From the Disney Parks Blog
Unless you work in animal care, you probably wouldn’t think cheap perfume and tigers are a likely match. But at Disney’s Animal Kingdom, the scent of the wild can be found in hundreds of perfume bottles being recycled by Disney Parks cast members as part of their Earth Day activities.
Animal care professionals have long used unique aromas such as perfumes and spices as enrichment tools to help maintain an animal’s physical and mental health. Special treats such as toys, foods or fragrance prompt animals to explore, make choices and maintain a level of activity in their habitat similar to their natural behavior in the wild. With a very keen sense of smell, large cats such as tigers, cheetahs and lions like to scratch, roll and mark their own scents on logs sprayed with cologne.
In addition to “aromatherapy,” we provide lions, cheetahs and tigers with a variety of other enrichment items and activities to keep the cats interested in their environments.
- Super tough plastic balls for chasing and swatting promotes physical activity.
- Drilling a hole in the ball and stuffing it with hard-to-get treats increases the challenge and the excitement.
- During the summer, frozen treats may contain meat to help the cats stay cool and encourage them to use their teeth, claws and ingenuity to get to the food inside.
- A habitat complete with hills, tall grasses, shade trees, rocks, shrubs, fabricated termite mounds, dead trees, stumps and a sweeping view of the savanna provide opportunities to rest, communicate, interact, hide and explore.
Enrichment such as perfume is just one of the tools used to provide excellent care for our animals.
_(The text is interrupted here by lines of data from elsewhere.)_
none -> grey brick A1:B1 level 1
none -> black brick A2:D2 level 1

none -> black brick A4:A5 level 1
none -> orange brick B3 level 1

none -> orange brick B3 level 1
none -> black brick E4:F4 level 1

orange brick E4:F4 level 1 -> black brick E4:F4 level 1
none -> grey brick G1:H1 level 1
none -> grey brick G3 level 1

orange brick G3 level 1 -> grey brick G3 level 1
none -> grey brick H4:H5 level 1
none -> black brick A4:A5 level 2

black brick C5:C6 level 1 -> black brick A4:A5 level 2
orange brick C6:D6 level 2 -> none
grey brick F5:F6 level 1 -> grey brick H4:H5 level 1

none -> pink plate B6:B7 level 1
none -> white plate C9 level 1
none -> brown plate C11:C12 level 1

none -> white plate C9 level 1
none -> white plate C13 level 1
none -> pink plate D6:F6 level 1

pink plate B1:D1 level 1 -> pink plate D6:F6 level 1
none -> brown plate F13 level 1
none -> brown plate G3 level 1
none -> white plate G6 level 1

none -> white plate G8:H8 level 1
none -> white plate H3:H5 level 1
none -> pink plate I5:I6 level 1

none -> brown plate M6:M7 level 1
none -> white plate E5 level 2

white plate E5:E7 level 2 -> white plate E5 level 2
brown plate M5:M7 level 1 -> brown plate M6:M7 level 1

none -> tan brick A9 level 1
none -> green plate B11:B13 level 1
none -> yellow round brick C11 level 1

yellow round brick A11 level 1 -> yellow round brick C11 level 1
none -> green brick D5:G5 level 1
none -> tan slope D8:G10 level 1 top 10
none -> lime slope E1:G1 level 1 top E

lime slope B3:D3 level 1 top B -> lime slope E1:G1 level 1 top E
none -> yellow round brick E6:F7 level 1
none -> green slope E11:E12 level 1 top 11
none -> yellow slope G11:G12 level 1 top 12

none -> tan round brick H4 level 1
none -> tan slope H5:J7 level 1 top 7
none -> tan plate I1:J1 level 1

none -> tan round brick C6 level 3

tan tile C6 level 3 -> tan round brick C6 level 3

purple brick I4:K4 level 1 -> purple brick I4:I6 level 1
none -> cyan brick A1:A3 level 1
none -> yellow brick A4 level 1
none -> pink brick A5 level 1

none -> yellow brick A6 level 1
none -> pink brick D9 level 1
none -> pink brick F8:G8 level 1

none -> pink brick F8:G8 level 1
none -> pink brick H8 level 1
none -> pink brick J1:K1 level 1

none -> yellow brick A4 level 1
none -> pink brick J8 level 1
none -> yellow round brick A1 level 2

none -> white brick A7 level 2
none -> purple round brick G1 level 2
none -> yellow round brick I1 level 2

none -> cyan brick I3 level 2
We also rely on positive training methods that encourage animals to participate in their daily health care and challenge them to stay mentally active.
Positive conditioning techniques train the animals to cooperate with their own medical care, which makes the vets’ work much easier and safer. For example, with a hand signal or verbal cue from a zoological manager, lions, cheetahs and tigers voluntarily open their mouths for dental exams or stand on a portable scale for routine weight checks. They also present their tails or paws during medical check-ups.
This attention to care is given to all of the more than 1,700 animals representing more than 250 species at Disney’s Animal Kingdom. Guests can see lions and cheetahs on the savanna of Kilimanjaro Safaris while the tigers can be seen on the Maharajah Jungle Trek in the Asia section of the theme park.